Chacune décrit les conditions matérielles qui vont assurer la sécurité des phases de déconfinement. Chacune peut être mise en oeuvre de façon simultanée dans le pays, ou par région. Et être complété par des mesures d’âge et de sélection selon l’immunité.
- Configuration « Longue nuit »
- Configuration « Entre chien et loup »
- Configuration « Plein jour »
SIMULATION DE REPRISE, EN 5 ÉTAPES POUR LES ENTREPRISES
Selon que nous serons dans la configuration 1, 2 ou 3, et selon le niveau « d’inconnues », le retour à la normale sera plus ou moins long. Afin de nourrir la réflexion sur le calendrier de sortie de crise, et en nous inspirant des points de vigilance évoqués dans cette note, nous nous sommes livrés à un exercice.
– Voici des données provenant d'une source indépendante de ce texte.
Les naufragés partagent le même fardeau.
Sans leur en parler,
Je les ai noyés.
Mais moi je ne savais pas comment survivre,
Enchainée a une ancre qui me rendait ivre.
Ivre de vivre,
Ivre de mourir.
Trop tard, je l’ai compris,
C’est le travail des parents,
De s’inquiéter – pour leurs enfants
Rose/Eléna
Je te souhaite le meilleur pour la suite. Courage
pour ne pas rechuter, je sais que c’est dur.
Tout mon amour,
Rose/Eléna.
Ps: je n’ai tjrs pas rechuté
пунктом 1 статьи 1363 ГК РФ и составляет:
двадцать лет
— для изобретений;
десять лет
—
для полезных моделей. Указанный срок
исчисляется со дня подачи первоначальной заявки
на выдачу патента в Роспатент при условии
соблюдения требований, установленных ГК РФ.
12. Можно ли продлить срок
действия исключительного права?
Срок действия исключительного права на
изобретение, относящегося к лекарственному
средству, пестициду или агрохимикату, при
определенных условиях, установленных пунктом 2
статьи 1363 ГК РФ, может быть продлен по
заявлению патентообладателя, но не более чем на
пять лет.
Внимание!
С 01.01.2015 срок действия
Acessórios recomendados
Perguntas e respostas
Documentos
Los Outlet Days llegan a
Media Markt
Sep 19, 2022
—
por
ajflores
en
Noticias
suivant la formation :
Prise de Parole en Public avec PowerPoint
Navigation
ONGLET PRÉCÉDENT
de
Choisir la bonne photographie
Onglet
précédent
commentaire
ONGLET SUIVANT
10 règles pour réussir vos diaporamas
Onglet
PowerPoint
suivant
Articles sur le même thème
Cette simulation concerne les configurations 1 et 2. Il sera toujours temps d’aller plus vite si les conditions de la configuration 3, la plus favorable, se réunissent. Il convient bien sûr de distinguer le cas des entreprises qui sont en contact avec du public, ce qui accroît le risque sanitaire, et les autres (services, B to B) dont l’activité peut se poursuivre un temps en combinant dans de bonnes conditions reprise sur site et télétravail.
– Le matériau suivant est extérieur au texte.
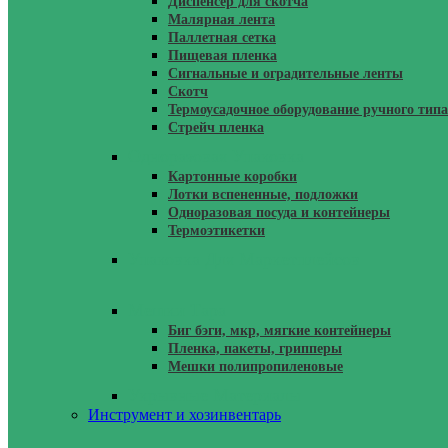
Диспенсер для скотча
Малярная лента
Паллетная сетка
Пищевая пленка
Сигнальные и оградительные ленты
Скотч
Термоусадочное оборудование ручного типа
Стрейч пленка
Одноразовая Упаковка
Картонные коробки
Лотки вспененные, подложки
Одноразовая посуда и контейнеры
Термоэтикетки
Упаковка Для Маркетплейсов
Мешки Тара
Биг бэги, мкр, мягкие контейнеры
Пленка, пакеты, грипперы
Мешки полипропиленовые
Укрывные Материалы
Инструмент и хозинвентарь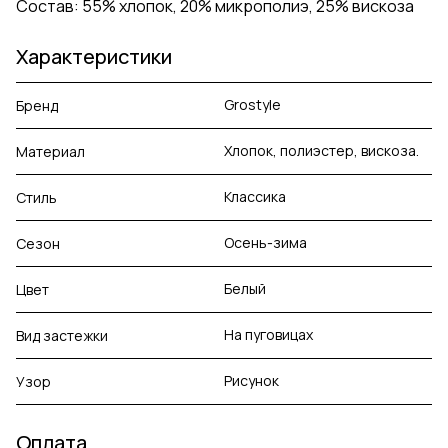
Состав: 55% хлопок, 20% микрополиэ, 25% вискоза
Характеристики
Grostyle
Бренд
Хлопок, полиэстер, вискоза.
Материал
Классика
Стиль
Осень-зима
Сезон
Белый
Цвет
На пуговицах
Вид застежки
Рисунок
Узор
Оплата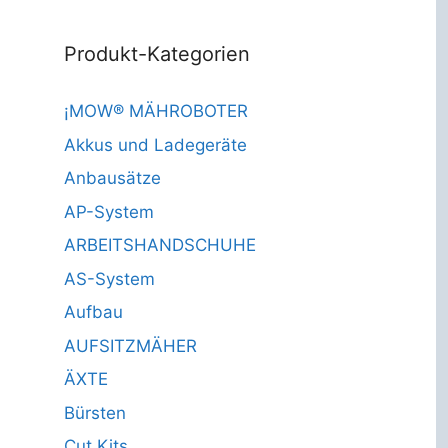
Produkt-Kategorien
¡MOW® MÄHROBOTER
Akkus und Ladegeräte
Anbausätze
AP-System
ARBEITSHANDSCHUHE
AS-System
Aufbau
AUFSITZMÄHER
ÄXTE
Bürsten
Cut Kits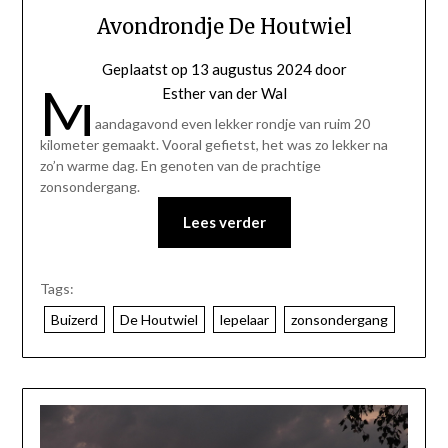
Avondrondje De Houtwiel
Geplaatst op
13 augustus 2024
door
M
Esther van der Wal
aandagavond even lekker rondje van ruim 20
kilometer gemaakt. Vooral gefietst, het was zo lekker na
zo’n warme dag. En genoten van de prachtige
zonsondergang.
Lees verder
Tags:
Buizerd
De Houtwiel
lepelaar
zonsondergang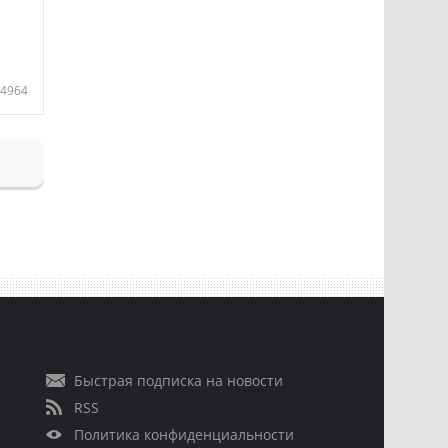
4964
Быстрая подписка на новости
RSS
Политика конфиденциальности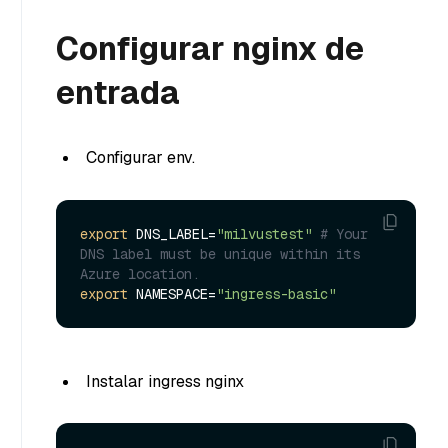
Configurar nginx de
entrada
Configurar env.
export
 DNS_LABEL=
"milvustest"
# Your 
DNS label must be unique within its 
Azure location.
export
 NAMESPACE=
"ingress-basic"
Instalar ingress nginx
Les critères de taille méritent eux-aussi d’être intégrés dans l’équation car les problématiques ne sont pas les mêmes selon que dix ou dix mille personnes travaillent ensemble. Enfin, une attention particulière doit être accordée aux TPE-PME dont beaucoup avaient déjà une trésorerie très tendue avant la crise.
CONCLUSION
Le déconfinement sera une entreprise délicate et compliquée à mener. Quelles que soient les mesures et les stratégies déployées, elle ne pourra être réussie sans le concours actif des citoyens. En d’autres termes, si les individus ne se sentent pas responsables du déconfinement en adoptant un comportement adéquat et en témoignant leur confiance dans les autorités (nationale et locale) en charge du déconfinement, s’ils ne jouent pas le jeu, la sortie de crise sera vraisemblablement plus longue et plus ardue.
Mais, plus encore, cette phase de déconfinement creusera le sillon qui sera suivi pendant les prochaines années. Les décisions qui seront prises alors, les valeurs qui sous-tendent ces choix, les méthodes retenues, marqueront durablement le fonctionnement du pays. L’exercice des pouvoirs, la préservation des libertés fondamentales, l’équilibre entre groupes sociaux et géographiques, la place des experts dans la décision publique, sont quelques-uns des points sur lesquels la vigilance s’impose car le pli pris pendant cette période s’imposera pendant de nombreuses années.
On l’a vu en 1945. Ce sont les grandes décisions prises à la Libération qui ont produit leurs effets pendant plusieurs décennies. Ces décisions ont été acceptées, et ont profité à la France parce qu’elles étaient le fruit d’un consensus des forces démocratiques, parce qu’elles étaient fondées sur une analyse sans complaisance des causes de la situation, et parce que, très rapidement, les hommes capables de mettre en oeuvre le programme ont été choisis sur le seul critère de leur compétence et de leur loyauté.
La situation est différente, c’est certain. Mais les conditions nécessaires au retour de la confiance et à l’établissement d’un nouvel équilibre durable sont, mutatis mutandis, en grande partie les mêmes.